It's not a bug in clamd, but a design flaw in the command protocol implemented by clamd, more specifically a lack of authorization or separation of concerns.

Background: clamd listens on a local unix socket by default, which is usually world-writeable to allow local users to actually use the daemon and send commands e.g. to scan files. clamd can also be configured to listen to a TCP socket and provide functionality to network clients (e.g. Mailservers). The protocol is documented here.

The problem: Administrative commands (e.g. SHUTDOWN, RELOAD) are not separated from normal user commands (e.g. SCAN) and clamd offers no way to restrict administrative commands to authorized users (e.g. just root). Every local user (or network client) can shutdown clamd, which is not restarted automatically on most Linux distributions, and even if it is, takes a significant amount of time to load signatures and be operable again.

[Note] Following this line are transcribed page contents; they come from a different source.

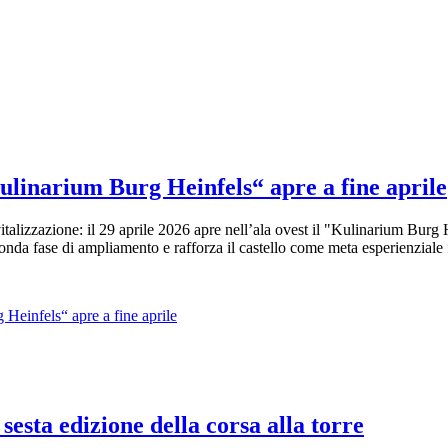
Kulinarium Burg Heinfels“ apre a fine aprile
ivitalizzazione: il 29 aprile 2026 apre nell’ala ovest il "Kulinarium Bur
nda fase di ampliamento e rafforza il castello come meta esperienziale f
 Heinfels“ apre a fine aprile
sesta edizione della corsa alla torre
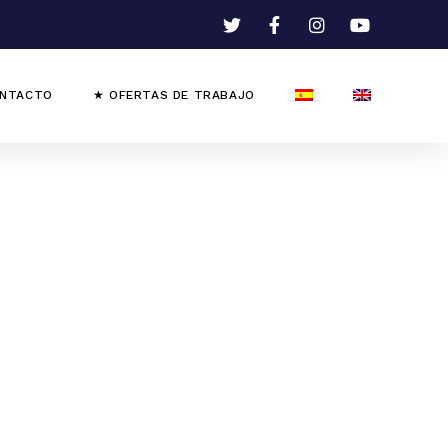
NTACTO
★ OFERTAS DE TRABAJO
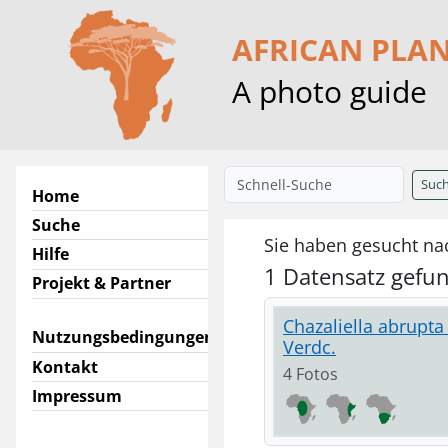
AFRICAN PLA
A photo guide
Suc
Home
Suche
Sie haben gesucht nac
Hilfe
1 Datensatz gefu
Projekt & Partner
Chazaliella abrupta 
Nutzungsbedingungen
Verdc.
Kontakt
4 Fotos
Impressum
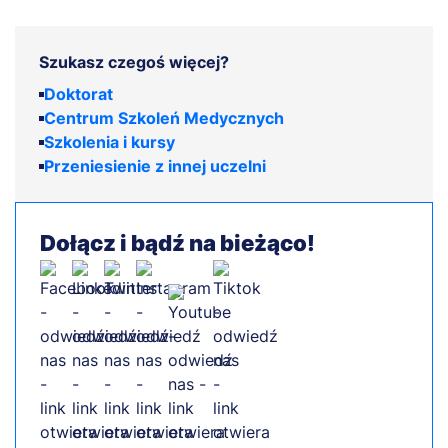
Szukasz czegoś więcej?
Doktorat
Centrum Szkoleń Medycznych
Szkolenia i kursy
Przeniesienie z innej uczelni
Dołącz i bądź na bieżąco!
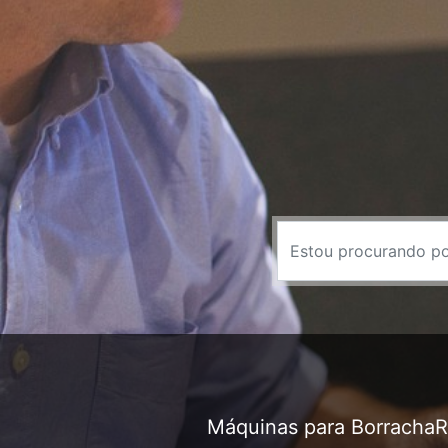
Máquinas para Borracha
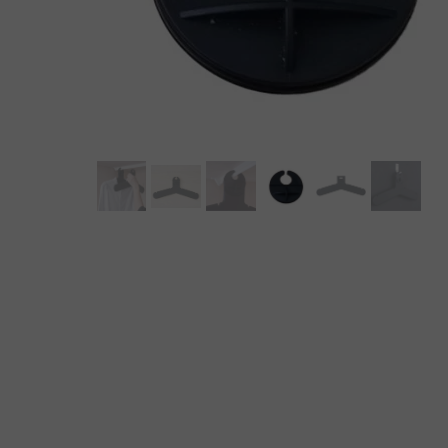
MEBLE WIĘZIENNE-cs
MEBLE WIĘZIENNE-cs
ARMATURA
OBUDOWA OCHRONNA TV
OSŁONA GRZEJNIKA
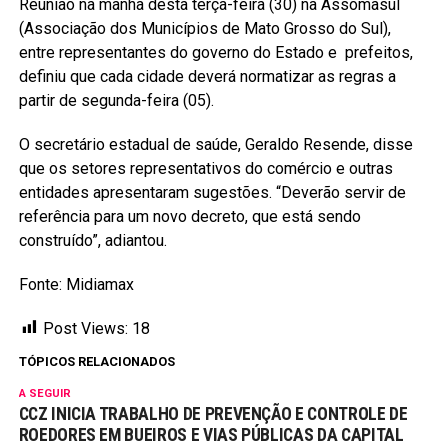
Reunião na manhã desta terça-feira (30) na Assomasul
(Associação dos Municípios de Mato Grosso do Sul),
entre representantes do governo do Estado e prefeitos,
definiu que cada cidade deverá normatizar as regras a
partir de segunda-feira (05).
O secretário estadual de saúde, Geraldo Resende, disse
que os setores representativos do comércio e outras
entidades apresentaram sugestões. “Deverão servir de
referência para um novo decreto, que está sendo
construído”, adiantou.
Fonte: Midiamax
Post Views:
18
TÓPICOS RELACIONADOS
A SEGUIR
CCZ INICIA TRABALHO DE PREVENÇÃO E CONTROLE DE
ROEDORES EM BUEIROS E VIAS PÚBLICAS DA CAPITAL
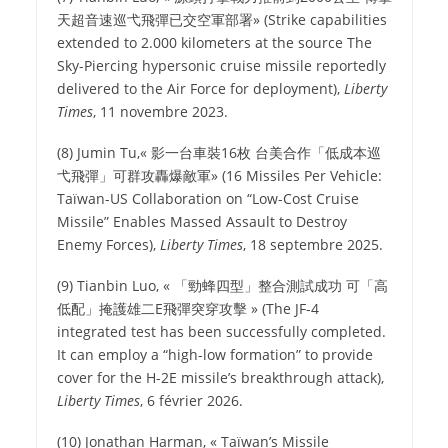
天超音速巡弋飛彈已交空軍部署
» (Strike capabilities
extended to 2.000 kilometers at the source The
Sky-Piercing hypersonic cruise missile reportedly
delivered to the Air Force for deployment),
Liberty
Times
, 11 novembre 2023.
(8) Jumin Tu,«
影一台車裝
16
枚 台美合作「低成本巡
弋飛彈」可群攻轟爆敵軍
» (16 Missiles Per Vehicle:
Taïwan-US Collaboration on “Low-Cost Cruise
Missile” Enables Massed Assault to Destroy
Enemy Forces),
Liberty Times
, 18 septembre 2025.
(9) Tianbin Luo, «
「勁蜂四型」整合測試成功 可「高
低配」掩護雄二E飛彈突穿攻擊
» (The JF-4
integrated test has been successfully completed.
It can employ a “high-low formation” to provide
cover for the H-2E missile’s breakthrough attack),
Liberty Times
, 6 février 2026.
(10) Jonathan Harman, « Taïwan’s Missile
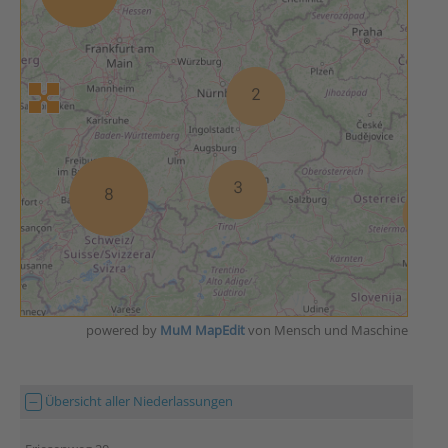
powered by
MuM MapEdit
von Mensch und Maschine
Übersicht aller Niederlassungen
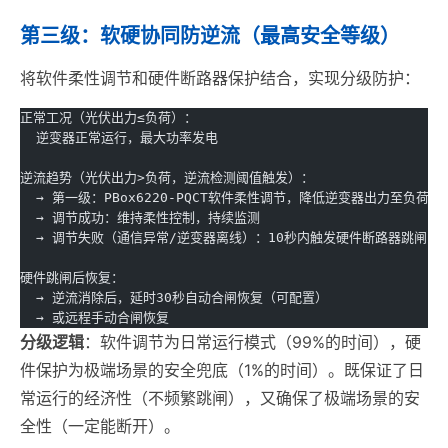
第三级：软硬协同防逆流（最高安全等级）
将软件柔性调节和硬件断路器保护结合，实现分级防护：
正常工况（光伏出力≤负荷）：
  逆变器正常运行，最大功率发电
逆流趋势（光伏出力>负荷，逆流检测阈值触发）：
  → 第一级：PBox6220-PQCT软件柔性调节，降低逆变器出力至负荷水
  → 调节成功：维持柔性控制，持续监测
  → 调节失败（通信异常/逆变器离线）：10秒内触发硬件断路器跳闸
硬件跳闸后恢复：
  → 逆流消除后，延时30秒自动合闸恢复（可配置）
  → 或远程手动合闸恢复
分级逻辑
：软件调节为日常运行模式（99%的时间），硬
件保护为极端场景的安全兜底（1%的时间）。既保证了日
常运行的经济性（不频繁跳闸），又确保了极端场景的安
全性（一定能断开）。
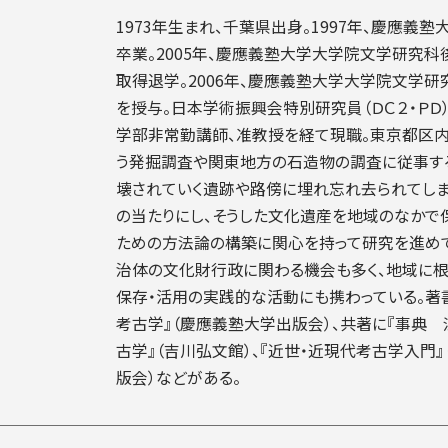
1973年生まれ、千葉県出身。1997年、慶應義
卒業。2005年、慶應義塾大学大学院文学研究
取得退学。2006年、慶應義塾大学大学院文学研
を授与。日本学術振興会特別研究員（ＤＣ２・ＰＤ
学部非常勤講師、准教授を経て現職。東京都区
う発掘調査や関東地方の石造物の調査に従事す
壊されていく遺跡や路傍に埋れ忘れ去られてし
の当たりにし、そうした文化遺産を地域のなかで
ための方法論の構築に関心を持って研究を進め
治体の文化財行政に関わる機会も多く、地域に
保存・活用の実践的な活動にも携わっている。著
考古学』（慶應義塾大学出版会）、共著に『事典
古学』（吉川弘文館）、『近世・近現代考古学入門
版会）などがある。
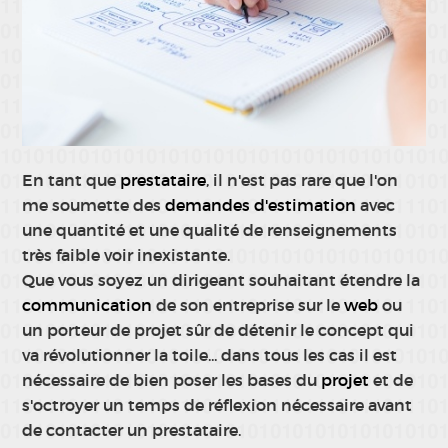
En tant que
prestataire
, il n'est pas rare que l'on
me soumette des
demandes d'estimation
avec
une quantité et une qualité de renseignements
très faible voir inexistante.
Que vous soyez un dirigeant souhaitant étendre la
communication
de son entreprise sur le
web
ou
un porteur de projet sûr de détenir le concept qui
va révolutionner la toile... dans tous les cas il est
nécessaire de bien poser les bases du
projet
et de
s'octroyer un temps de réflexion nécessaire avant
de contacter un prestataire.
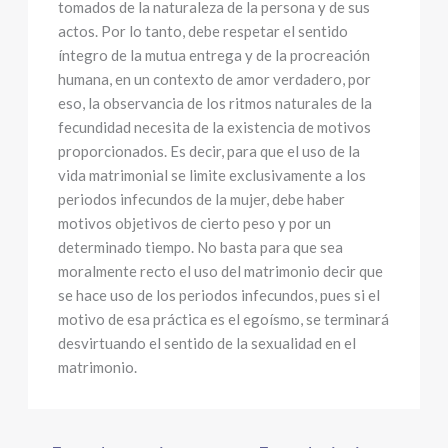
tomados de la naturaleza de la persona y de sus
actos. Por lo tanto, debe respetar el sentido
íntegro de la mutua entrega y de la procreación
humana, en un contexto de amor verdadero, por
eso, la observancia de los ritmos naturales de la
fecundidad necesita de la existencia de motivos
proporcionados. Es decir, para que el uso de la
vida matrimonial se limite exclusivamente a los
periodos infecundos de la mujer, debe haber
motivos objetivos de cierto peso y por un
determinado tiempo. No basta para que sea
moralmente recto el uso del matrimonio decir que
se hace uso de los periodos infecundos, pues si el
motivo de esa práctica es el egoísmo, se terminará
desvirtuando el sentido de la sexualidad en el
matrimonio.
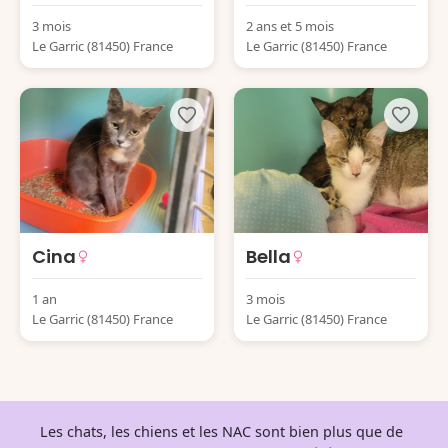
3 mois
2 ans et 5 mois
Le Garric (81450) France
Le Garric (81450) France
Cina
Bella
1 an
3 mois
Le Garric (81450) France
Le Garric (81450) France
Les chats, les chiens et les NAC sont bien plus que de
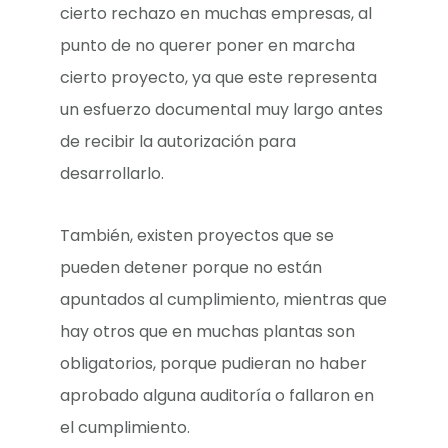
cierto rechazo en muchas empresas, al
punto de no querer poner en marcha
cierto proyecto, ya que este representa
un esfuerzo documental muy largo antes
de recibir la autorización para
desarrollarlo.
También, existen proyectos que se
pueden detener porque no están
apuntados al cumplimiento, mientras que
hay otros que en muchas plantas son
obligatorios, porque pudieran no haber
aprobado alguna auditoría o fallaron en
el cumplimiento.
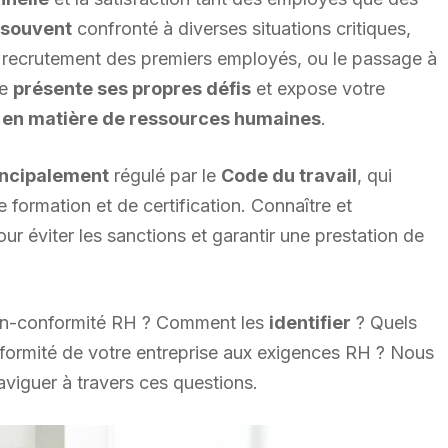
s
souvent
confronté à diverses situations critiques,
 le recrutement des premiers employés, ou le passage à
pe
présente ses propres défis
et expose votre
é
en matière de ressources humaines
.
incipalement
régulé par le
Code du travail
, qui
 formation et de certification. Connaître et
ur éviter les sanctions et garantir une prestation de
non-conformité RH ? Comment les
identifier
? Quels
formité de votre entreprise aux exigences RH ? Nous
naviguer à travers ces questions.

Why this is bad: This can obviously be abused by bad actors or malware to disable clamd (and on-access scans) before downloading or unpacking malicious payload and avoid detection. To me, this looks like a textbook example of a unprivileged local (or remote) denial-of-service or circumvention-of-security-measures vulnerability with a very low complexity -> CVSS:3.0/AV:N/AC:L/PR:N/UI:N/S:C/C:N/I:N/A:H (8.6 high). Cisco PSIRT disagreed and closed the report as "works as intended". Twice.

More issues:

  • The VERSION command reveals the exact version string to local users (or network clients) and tells an attacker if known vulnerabilities in the scanning engine could be abused. The STATS command helps an attacker to see if the attack is successful. This information should not be available to unauthorized remote (non-localhost) clients.
  • The RELOAD command causes significant load and also pauses on-demand scanning (not confirmed) for a significant amount of time.
  • When clamd is configured to listen to TCP, a remote attacker could use the SCAN, CONTSCAN, MULTISCAN or ALLMATCHSCAN commands to probe the local file system for existing files or cause high IO and CPU load. There is no reason why a remote (non-localhost) network client should be allowed to issue scans for local files.
  • The SHUTDOWN and RELOAD commands should not be required at all because both can also be triggered (in a secure way) via signals.

How to reproduce

$ sudo install -y clamav-daemon && freshclam
$ sudo /etc/init.d/clamav-daemon start
$ sudo /etc/init.d/clamav-daemon status
clamd is running.
$ echo "SHUTDOWN" | nc -U /var/run/clamav/clamd.ctl
$ sudo /etc/init.d/clamav-daemon status
clamd is not running ... failed!
$ clamdscan ~
ERROR: Could not connect to clamd on LocalSocket
/var/run/clamav/clamd.ctl: No such file or directory

Proposed solution

Short term:

  • Administrative commands such as SHUTDOWN and RELOAD should be restricted to the local unix socket and root only (or root and the current user of the clamd process) as already suggested in Check for root user when processing SHUTDOWN command. #347. There is no reason an unprivileged user or even a remote client should be able to issue those commands.
    • Platforms that do not support SO_PEERCRED or a similar mechanism to determine the client user context for a local connection (Windows?) should be ignored for now. Implement it for platforms that do support it. Move to a more secure general solution later.
  • Remote (non-localhost) TCP clients should not be allowed to scan local files (SCAN, CONTSCAN, MULTISCAN or ALLMATCHSCAN). I cannot think of any valid use case for this functionality. The VERSION command is also risky, but removing that may actually break existing software. Not sure.
  • Phase out the old protocol behavior via a config option. It would be totally fine to be backwards compatible by default for a while, but administrators and maintainers need a way to move to a more secure behavior as soon as it is implemented.

Long term:

  • Either split control sockets from normal command sockets, or implement TLS encryption and an AUTH command that unlocks administrative commands for the currently connected client (e.g. based on a configurable shared secret and HMAC challenge).
  • We have to break backwards compatibility anyway to solve this, so this would be a perfect opportunity to get rid of some technical dept and remove deprecated commands along the way.